Gissel Brito is a sophomore from Hart, Mich., who is majoring in human resource management. As a freshman, she traveled to Mexico for a spring break study abroad experience.

I traveled to Campeche, Mexico for the week of Spring Break during March. This study abroad program’s main goal was to visit one of the sixteen agency sites in the cities of Puebla, Merida, Oaxaca and Campeche and help non-profit agencies that aid handicapped children and adults, orphaned children, disadvantaged children and teenagers.

These agencies aid these individuals by offering before and after school services, provide snacks and lunch as well as house some individuals due to their inability to find suitable shelter.

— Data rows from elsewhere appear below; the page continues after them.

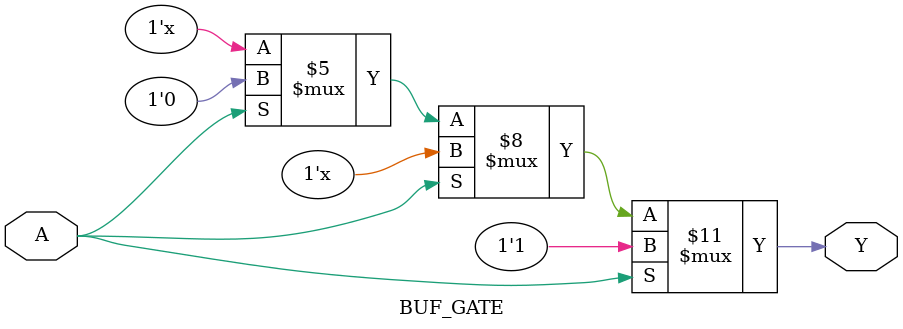
<source format=v>
module BUF_GATE (output reg Y, input A); //declaring module,  and the port list.
always @ (A) begin                  
    if (A == 1'b1 ) begin                //states that if  A is 1
        Y = 1'b1;                        // then Y has to be 1
    end
    else if (A == 1'b1) begin            //states that if  A is 1
       Y = 1'b0;                         // then Y has to be 0
end
end
endmodule                                //used to terminate the module

</source>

During this week, I was faced with very strong feelings of incompetency and anger. Seeing the conditions these individuals lived and will keep living in is shocking. It definitely has pushed me to strive for the best I can be and take advantage of the opportunities I have for me and for them.

Going to Mexico as a young Latina college student from the United States seemed to make more of an impression than I thought. The struggle for Mexican students to pursue a decent higher education, especially females, was ever apparent. It’s almost as the system limits their possible success.

Working along children from the ages 2-14 years, motivate and inspired me to pursue a degree in order to one day do something so that those kids are also presented with the opportunities to continue their education and fulfill their remarkable potential.

I was so very saddened to realize that those kids were not their country’s priority and that they were going to face some heart-wrenching life choices that could drive them to different paths in which they could be driven back to poverty. I entered MSU with an undeclared major and living this experience has undeniably pushed me down the road higher education administration.

During my short visit, I fell in love all over again with the Mexican culture and its beautiful people. I am Mexican-American and seeing my roots is truly a humbling and almost an unexplainable feeling. It also made me realize how much I lack the ability to successfully and fluently communicate in Spanish. It reminded how important it was to speak Spanish and not to forget about my native language.

Taking this study abroad to Mexico during spring break has really impacted me positively and I know it has helped me grow profoundly.